Western drought looms large as La Niña brings dry winter
LOS ANGELES — The forecast looks warm and continued dry this winter in California and the Southwest, which raises the disturbing prospect of a perpetual fire season.
More than 45% of the continental U.S. is experiencing drought right now, especially in the West. With a La Niña climate pattern well-established and expected to persist, the drought may expand and intensify in the southern part of the country during the winter ahead, the National Oceanic and Atmospheric Administration predicted.

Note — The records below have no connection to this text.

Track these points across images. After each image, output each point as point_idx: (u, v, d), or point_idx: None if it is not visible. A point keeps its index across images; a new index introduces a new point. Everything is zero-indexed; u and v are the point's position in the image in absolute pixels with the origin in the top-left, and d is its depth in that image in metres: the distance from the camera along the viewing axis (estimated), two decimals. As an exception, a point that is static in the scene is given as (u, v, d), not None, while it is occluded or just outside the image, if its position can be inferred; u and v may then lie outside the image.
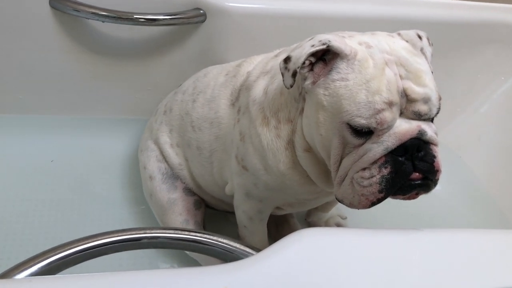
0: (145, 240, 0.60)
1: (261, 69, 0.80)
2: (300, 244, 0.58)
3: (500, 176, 1.27)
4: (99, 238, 0.57)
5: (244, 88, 0.80)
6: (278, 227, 1.04)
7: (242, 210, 0.85)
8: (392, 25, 1.18)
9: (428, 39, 0.68)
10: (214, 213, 1.05)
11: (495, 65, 1.34)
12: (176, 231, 0.62)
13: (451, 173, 1.28)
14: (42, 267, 0.55)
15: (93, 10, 1.04)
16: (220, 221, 1.06)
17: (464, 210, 1.23)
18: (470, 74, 1.35)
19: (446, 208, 1.21)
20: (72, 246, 0.56)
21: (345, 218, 1.10)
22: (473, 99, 1.38)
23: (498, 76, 1.35)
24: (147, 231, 0.61)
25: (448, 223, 1.17)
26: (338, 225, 1.08)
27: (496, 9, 1.31)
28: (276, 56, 0.81)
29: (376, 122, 0.59)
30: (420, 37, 0.66)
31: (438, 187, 0.64)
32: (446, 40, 1.26)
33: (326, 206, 1.03)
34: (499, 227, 1.17)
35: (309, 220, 1.09)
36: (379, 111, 0.59)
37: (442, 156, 0.65)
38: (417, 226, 1.10)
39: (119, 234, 0.59)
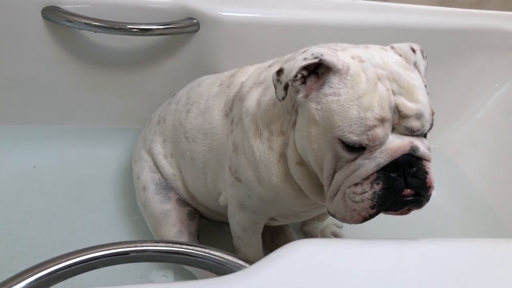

The official outlook from NOAA’s Climate Prediction Center, released Thursday, favors warmer, drier conditions across the Southern tier of the U.S. and cooler, wetter conditions in the north, consistent with an ongoing La Niña.
A La Niña occurs when the sea surface temperatures in the central and eastern equatorial Pacific are below average. Easterly winds over that region strengthen, and rainfall usually decreases over the central and eastern tropical Pacific and increases over the western Pacific, Indonesia and the Philippines. Forecasters now are expecting a strong La Niña with about an 85% chance of it persisting through the winter.
If this scenario unfolds, it would exacerbate drought conditions in Arizona, Colorado, Utah, New Mexico and California, and worsen the wildfire outlook for the remainder of 2020 and into 2021.
California is already experiencing its worst fire season on record. After a disappointing rainfall season, much of Northern California is classified as being in severe or extreme drought, according to the U.S. Drought Monitor released Thursday. Much of the rest of the state is in moderate drought or is abnormally dry.
To the east, big portions of Nevada, Utah, Arizona, New Mexico, Colorado and Texas are in extreme or exceptional drought.
The Southwest has been parched because of a disappointing monsoon season last year and a monsoon that was essentially a noshow this year.
Mike Halpert, deputy director of NOAA’s Climate Prediction Center, told reporters in a briefing Thursday morning that forecasters don’t know exactly why the 2020 Southwestern monsoon failed so spectacularly.
Arizona and California experienced their warmest April-to-September period in 126 years, according to the U.S. Drought Monitor.